ACTION ITEM :: Where does the string "osoby" occur in the records? Copy each line that holds it.

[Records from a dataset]
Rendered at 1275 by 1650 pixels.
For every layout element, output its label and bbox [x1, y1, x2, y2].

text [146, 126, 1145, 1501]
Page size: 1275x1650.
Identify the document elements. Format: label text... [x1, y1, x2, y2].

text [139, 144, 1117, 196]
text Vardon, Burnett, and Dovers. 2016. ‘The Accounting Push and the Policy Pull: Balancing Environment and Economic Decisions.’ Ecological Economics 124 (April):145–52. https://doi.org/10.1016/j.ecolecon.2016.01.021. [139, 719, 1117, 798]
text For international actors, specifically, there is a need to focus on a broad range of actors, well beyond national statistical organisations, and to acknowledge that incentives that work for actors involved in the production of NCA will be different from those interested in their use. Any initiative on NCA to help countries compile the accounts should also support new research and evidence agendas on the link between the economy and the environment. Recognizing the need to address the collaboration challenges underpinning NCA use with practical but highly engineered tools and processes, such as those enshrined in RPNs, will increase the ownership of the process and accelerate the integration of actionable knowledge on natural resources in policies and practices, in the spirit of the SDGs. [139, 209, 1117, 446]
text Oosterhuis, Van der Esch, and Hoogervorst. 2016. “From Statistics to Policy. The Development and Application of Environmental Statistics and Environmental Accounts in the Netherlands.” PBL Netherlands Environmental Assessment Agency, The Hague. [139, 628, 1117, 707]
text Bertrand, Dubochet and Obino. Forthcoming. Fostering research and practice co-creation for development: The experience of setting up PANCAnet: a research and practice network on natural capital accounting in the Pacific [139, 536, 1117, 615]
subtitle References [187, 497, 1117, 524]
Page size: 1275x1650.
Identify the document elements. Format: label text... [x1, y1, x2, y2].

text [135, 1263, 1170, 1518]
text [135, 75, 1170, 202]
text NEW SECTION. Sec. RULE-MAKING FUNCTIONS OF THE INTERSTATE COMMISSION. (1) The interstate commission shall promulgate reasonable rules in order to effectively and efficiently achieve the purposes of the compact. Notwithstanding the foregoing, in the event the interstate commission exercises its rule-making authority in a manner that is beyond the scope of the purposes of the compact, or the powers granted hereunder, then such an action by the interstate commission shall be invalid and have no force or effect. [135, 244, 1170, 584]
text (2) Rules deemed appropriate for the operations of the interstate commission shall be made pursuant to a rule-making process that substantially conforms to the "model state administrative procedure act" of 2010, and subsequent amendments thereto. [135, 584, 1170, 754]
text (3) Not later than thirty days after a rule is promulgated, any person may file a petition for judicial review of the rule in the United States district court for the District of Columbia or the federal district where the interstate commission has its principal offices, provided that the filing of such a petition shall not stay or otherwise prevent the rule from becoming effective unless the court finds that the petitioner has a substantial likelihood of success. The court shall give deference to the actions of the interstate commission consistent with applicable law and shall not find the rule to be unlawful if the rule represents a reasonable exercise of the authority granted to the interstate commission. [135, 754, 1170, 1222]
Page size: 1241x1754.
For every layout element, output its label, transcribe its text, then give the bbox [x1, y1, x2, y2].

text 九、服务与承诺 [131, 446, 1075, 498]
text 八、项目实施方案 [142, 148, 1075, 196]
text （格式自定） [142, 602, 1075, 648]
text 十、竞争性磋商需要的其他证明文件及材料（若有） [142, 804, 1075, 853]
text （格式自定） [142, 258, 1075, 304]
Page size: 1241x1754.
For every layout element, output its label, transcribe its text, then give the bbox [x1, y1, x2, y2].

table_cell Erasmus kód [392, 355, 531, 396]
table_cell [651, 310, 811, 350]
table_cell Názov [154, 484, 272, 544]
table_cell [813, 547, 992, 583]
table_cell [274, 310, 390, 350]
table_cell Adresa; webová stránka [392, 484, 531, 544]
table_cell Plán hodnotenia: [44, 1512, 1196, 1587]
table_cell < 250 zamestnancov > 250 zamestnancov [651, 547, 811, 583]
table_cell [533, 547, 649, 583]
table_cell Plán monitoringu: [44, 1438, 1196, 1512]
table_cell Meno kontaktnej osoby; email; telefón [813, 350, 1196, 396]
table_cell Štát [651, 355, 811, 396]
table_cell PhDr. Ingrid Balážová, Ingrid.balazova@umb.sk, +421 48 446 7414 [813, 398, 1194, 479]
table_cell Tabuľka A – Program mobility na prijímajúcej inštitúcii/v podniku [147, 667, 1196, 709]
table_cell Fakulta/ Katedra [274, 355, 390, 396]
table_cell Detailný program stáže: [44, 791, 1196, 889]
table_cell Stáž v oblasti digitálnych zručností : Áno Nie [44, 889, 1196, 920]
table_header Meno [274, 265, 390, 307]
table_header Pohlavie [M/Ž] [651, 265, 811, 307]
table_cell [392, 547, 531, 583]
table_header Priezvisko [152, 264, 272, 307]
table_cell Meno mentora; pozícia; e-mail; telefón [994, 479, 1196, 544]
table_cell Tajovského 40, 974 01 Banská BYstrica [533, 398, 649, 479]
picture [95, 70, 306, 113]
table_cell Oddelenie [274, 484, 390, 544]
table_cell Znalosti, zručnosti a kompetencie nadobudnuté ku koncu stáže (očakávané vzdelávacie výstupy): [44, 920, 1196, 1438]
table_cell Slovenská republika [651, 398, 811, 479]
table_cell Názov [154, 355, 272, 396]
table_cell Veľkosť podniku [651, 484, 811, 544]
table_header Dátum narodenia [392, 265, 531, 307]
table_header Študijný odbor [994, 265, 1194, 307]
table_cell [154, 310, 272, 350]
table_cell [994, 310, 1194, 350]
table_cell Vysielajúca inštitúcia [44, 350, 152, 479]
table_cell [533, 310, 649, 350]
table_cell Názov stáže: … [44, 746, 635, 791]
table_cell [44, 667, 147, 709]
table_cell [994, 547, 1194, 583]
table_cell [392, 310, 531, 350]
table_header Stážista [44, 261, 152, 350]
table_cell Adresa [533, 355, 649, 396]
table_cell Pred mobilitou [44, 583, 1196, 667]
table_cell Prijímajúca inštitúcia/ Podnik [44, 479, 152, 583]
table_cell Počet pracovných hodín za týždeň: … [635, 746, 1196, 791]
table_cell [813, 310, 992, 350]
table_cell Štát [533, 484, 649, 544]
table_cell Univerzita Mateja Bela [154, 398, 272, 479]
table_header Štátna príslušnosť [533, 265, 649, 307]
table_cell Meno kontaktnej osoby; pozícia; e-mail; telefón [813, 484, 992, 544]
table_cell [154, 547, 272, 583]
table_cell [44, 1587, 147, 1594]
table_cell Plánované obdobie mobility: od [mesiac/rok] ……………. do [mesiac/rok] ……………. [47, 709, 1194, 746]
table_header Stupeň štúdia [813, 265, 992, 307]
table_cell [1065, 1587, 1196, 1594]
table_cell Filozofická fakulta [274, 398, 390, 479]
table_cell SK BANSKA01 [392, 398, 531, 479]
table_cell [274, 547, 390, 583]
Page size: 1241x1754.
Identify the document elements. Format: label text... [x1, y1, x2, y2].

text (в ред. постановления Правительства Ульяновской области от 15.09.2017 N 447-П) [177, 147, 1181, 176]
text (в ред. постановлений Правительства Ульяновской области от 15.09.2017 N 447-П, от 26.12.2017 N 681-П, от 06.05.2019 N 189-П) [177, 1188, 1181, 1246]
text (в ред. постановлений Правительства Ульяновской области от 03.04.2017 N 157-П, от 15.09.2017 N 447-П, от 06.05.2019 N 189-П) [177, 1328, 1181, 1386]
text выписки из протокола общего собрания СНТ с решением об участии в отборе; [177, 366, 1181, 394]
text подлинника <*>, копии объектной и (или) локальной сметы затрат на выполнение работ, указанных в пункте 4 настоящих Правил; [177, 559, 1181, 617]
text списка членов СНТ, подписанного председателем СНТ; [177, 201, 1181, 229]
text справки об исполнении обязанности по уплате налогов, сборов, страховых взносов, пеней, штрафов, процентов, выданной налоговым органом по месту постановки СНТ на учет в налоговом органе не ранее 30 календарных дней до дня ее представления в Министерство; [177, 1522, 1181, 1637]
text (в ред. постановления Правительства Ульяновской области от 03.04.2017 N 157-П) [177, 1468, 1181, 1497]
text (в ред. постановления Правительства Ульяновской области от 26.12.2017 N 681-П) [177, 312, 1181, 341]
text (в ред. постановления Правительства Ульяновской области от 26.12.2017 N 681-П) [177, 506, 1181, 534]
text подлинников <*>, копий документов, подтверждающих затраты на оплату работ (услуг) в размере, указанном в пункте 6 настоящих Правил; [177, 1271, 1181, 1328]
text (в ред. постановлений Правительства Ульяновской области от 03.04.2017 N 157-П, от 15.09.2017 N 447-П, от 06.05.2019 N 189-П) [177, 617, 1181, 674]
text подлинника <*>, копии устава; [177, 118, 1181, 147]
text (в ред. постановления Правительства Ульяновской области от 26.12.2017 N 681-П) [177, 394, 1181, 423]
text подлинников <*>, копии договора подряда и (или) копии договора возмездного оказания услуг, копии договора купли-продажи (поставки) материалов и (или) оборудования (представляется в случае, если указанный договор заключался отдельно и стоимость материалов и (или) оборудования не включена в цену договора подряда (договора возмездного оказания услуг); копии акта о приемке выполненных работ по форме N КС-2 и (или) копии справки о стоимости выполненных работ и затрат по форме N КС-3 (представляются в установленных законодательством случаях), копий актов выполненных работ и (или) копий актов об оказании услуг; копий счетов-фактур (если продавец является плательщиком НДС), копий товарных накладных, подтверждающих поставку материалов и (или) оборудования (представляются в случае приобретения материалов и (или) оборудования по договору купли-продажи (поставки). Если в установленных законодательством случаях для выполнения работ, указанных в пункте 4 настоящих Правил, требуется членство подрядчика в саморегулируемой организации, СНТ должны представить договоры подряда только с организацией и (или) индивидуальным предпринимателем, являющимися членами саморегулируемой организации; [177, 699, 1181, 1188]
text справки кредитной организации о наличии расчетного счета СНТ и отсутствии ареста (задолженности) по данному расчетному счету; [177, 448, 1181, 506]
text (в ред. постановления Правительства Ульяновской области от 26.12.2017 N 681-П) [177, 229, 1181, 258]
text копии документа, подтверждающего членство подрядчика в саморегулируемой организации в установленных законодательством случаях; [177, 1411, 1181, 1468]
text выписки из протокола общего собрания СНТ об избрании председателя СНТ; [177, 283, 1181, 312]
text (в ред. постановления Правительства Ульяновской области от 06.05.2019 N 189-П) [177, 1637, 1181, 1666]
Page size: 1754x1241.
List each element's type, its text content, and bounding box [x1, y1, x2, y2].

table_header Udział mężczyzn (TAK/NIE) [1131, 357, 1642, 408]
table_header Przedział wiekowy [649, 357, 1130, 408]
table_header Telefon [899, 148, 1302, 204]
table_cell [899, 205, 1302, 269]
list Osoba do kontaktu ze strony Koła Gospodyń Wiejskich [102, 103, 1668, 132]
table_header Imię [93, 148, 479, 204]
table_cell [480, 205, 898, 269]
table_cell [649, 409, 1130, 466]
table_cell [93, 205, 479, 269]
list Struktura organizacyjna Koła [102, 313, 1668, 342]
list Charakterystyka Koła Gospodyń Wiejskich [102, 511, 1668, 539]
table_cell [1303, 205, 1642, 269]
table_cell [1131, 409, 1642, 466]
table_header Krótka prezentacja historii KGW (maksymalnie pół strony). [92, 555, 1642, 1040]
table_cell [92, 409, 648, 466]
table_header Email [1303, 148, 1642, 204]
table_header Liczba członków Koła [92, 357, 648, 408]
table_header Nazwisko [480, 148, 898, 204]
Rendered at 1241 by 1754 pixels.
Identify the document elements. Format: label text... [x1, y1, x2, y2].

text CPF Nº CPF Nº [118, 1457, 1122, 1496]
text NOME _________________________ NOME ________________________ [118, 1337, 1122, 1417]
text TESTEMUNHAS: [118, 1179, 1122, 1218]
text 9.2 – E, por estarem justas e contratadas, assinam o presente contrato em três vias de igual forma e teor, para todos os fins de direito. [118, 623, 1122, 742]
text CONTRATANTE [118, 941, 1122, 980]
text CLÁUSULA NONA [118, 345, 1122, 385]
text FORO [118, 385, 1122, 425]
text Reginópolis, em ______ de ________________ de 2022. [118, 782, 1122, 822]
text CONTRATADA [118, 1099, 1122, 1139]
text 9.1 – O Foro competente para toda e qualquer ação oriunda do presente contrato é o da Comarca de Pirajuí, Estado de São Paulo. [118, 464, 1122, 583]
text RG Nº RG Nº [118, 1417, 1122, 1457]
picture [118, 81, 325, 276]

RESULT ::
table_cell Meno kontaktnej osoby; email; telefón [813, 350, 1196, 396]
table_cell Meno kontaktnej osoby; pozícia; e-mail; telefón [813, 484, 992, 544]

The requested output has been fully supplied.